-- Provided material follows --

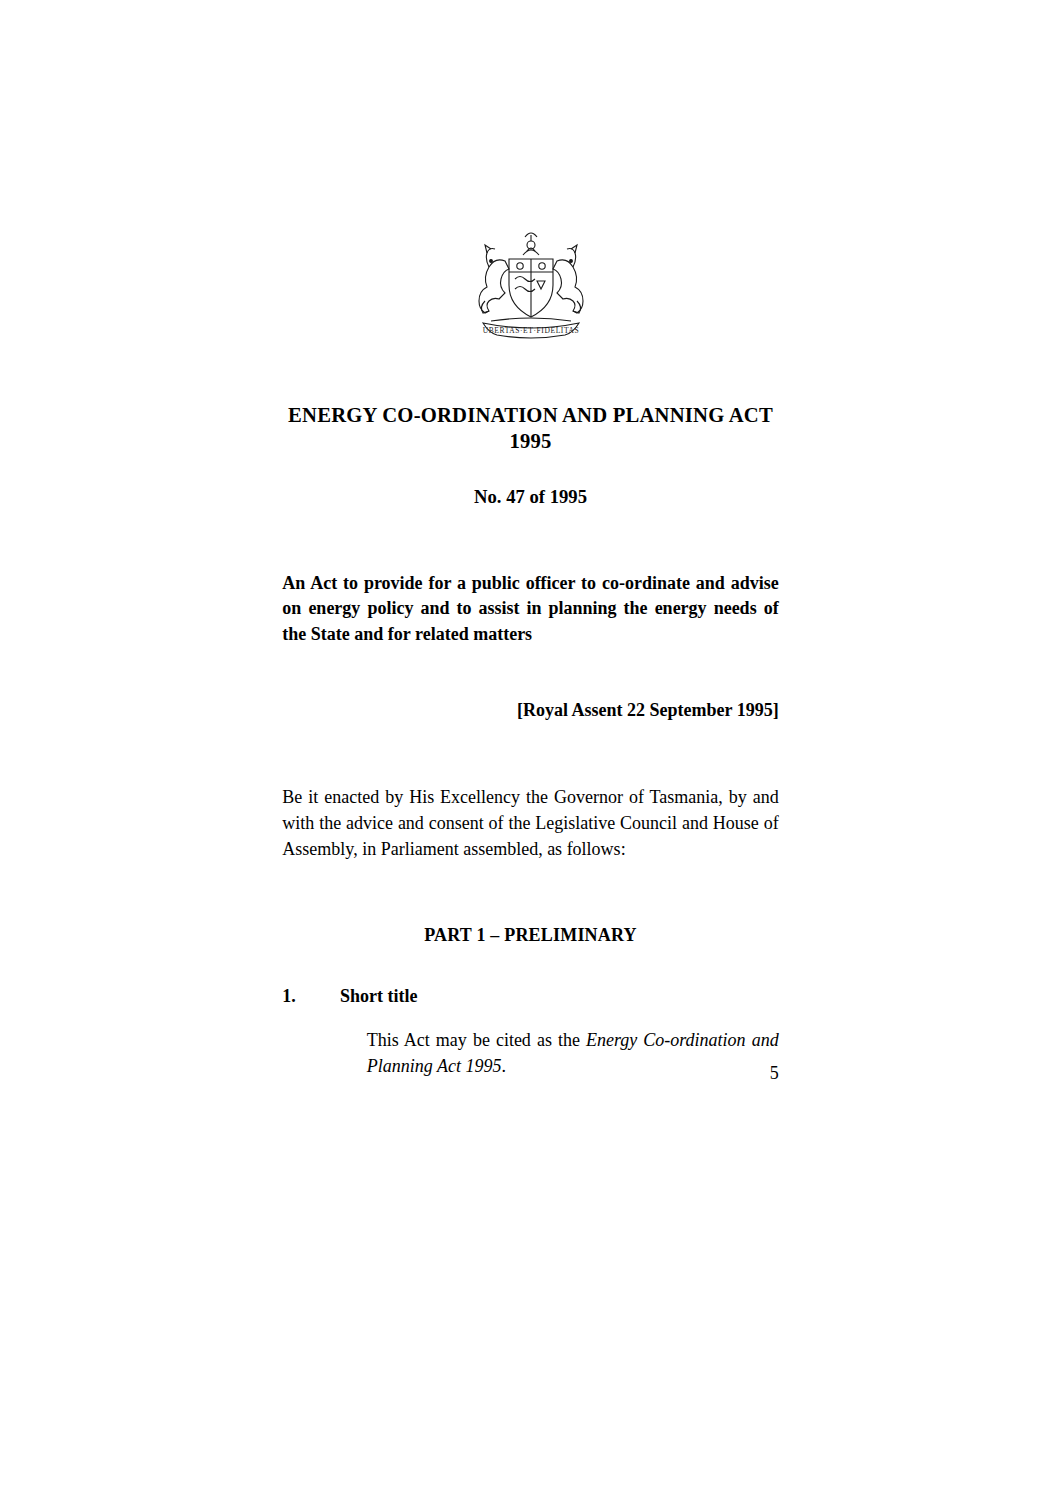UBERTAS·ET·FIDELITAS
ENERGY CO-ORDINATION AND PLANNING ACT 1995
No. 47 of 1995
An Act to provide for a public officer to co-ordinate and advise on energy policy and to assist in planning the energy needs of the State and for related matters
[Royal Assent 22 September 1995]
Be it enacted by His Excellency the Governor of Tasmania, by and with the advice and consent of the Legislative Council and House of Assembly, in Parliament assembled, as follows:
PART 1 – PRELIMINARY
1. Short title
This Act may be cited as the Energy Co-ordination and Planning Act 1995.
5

-- Provided material concluded --
-- Provided material follows --

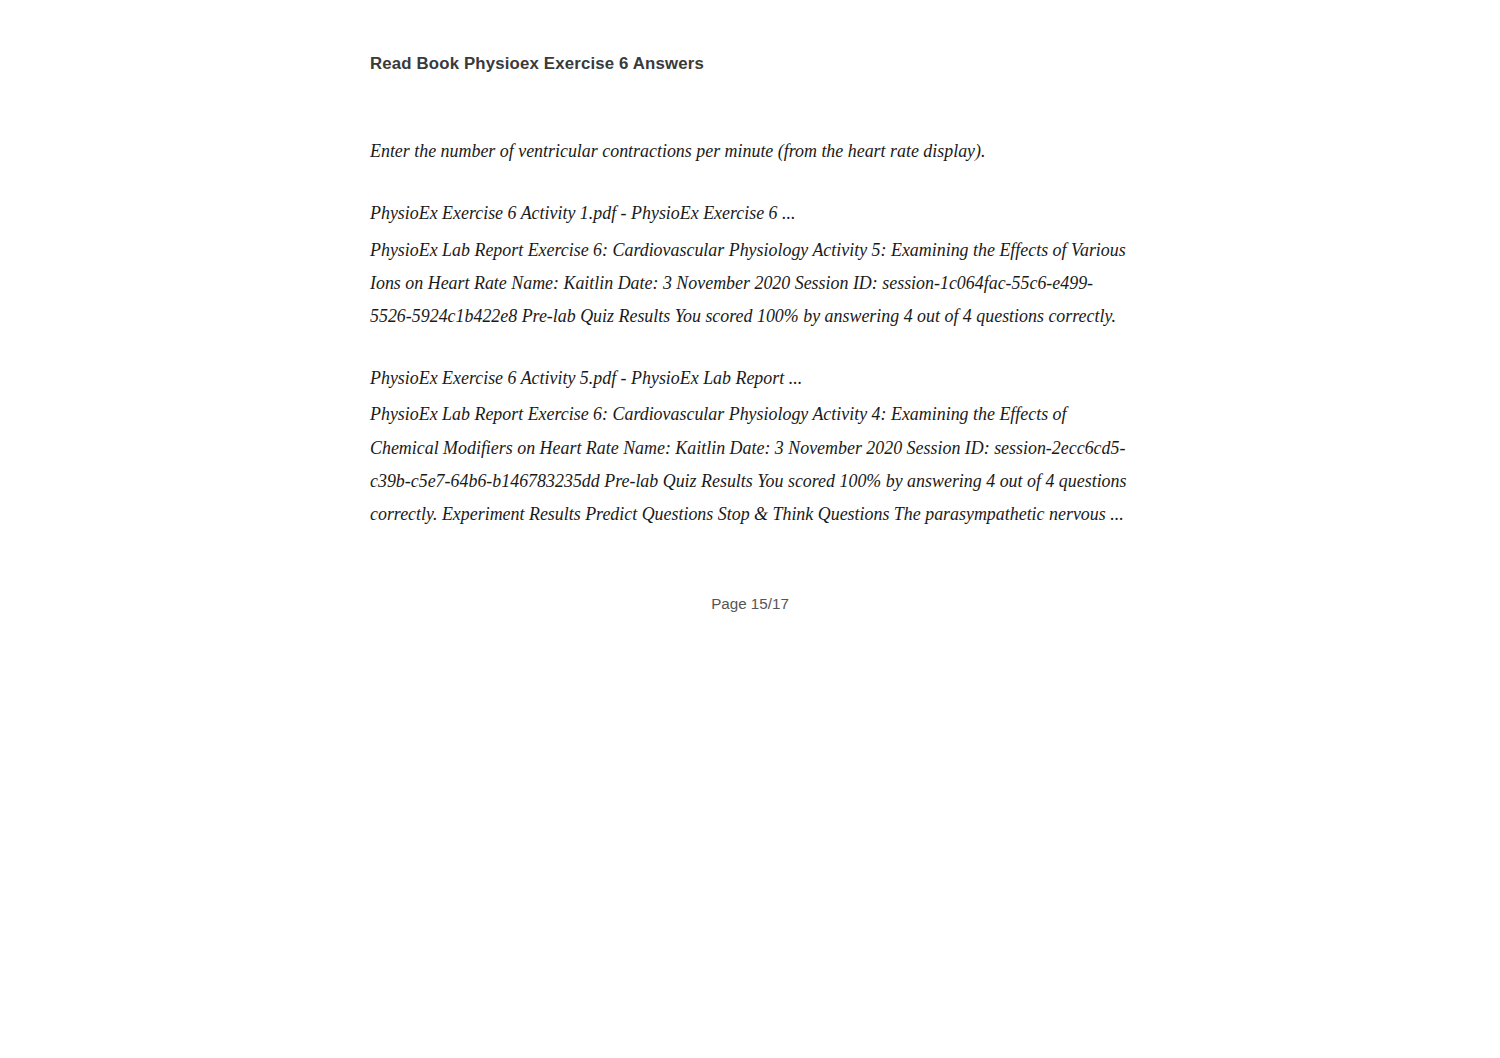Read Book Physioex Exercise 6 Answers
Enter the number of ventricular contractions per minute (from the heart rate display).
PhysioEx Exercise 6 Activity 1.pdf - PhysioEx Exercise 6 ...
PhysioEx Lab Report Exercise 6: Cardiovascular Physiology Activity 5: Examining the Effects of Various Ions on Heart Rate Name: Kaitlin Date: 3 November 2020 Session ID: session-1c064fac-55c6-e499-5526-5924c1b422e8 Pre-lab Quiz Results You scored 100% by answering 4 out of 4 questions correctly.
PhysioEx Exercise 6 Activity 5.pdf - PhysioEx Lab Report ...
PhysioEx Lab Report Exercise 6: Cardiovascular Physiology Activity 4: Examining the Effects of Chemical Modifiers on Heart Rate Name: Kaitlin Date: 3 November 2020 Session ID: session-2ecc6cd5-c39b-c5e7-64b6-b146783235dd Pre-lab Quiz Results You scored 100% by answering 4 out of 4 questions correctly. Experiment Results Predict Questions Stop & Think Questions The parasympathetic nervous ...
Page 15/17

-- Provided material concluded --

Work task:
Copy out each line of the data that holds the string "scored".

Expected answer:
PhysioEx Lab Report Exercise 6: Cardiovascular Physiology Activity 5: Examining the Effects of Various Ions on Heart Rate Name: Kaitlin Date: 3 November 2020 Session ID: session-1c064fac-55c6-e499-5526-5924c1b422e8 Pre-lab Quiz Results You scored 100% by answering 4 out of 4 questions correctly.
PhysioEx Lab Report Exercise 6: Cardiovascular Physiology Activity 4: Examining the Effects of Chemical Modifiers on Heart Rate Name: Kaitlin Date: 3 November 2020 Session ID: session-2ecc6cd5-c39b-c5e7-64b6-b146783235dd Pre-lab Quiz Results You scored 100% by answering 4 out of 4 questions correctly. Experiment Results Predict Questions Stop & Think Questions The parasympathetic nervous ...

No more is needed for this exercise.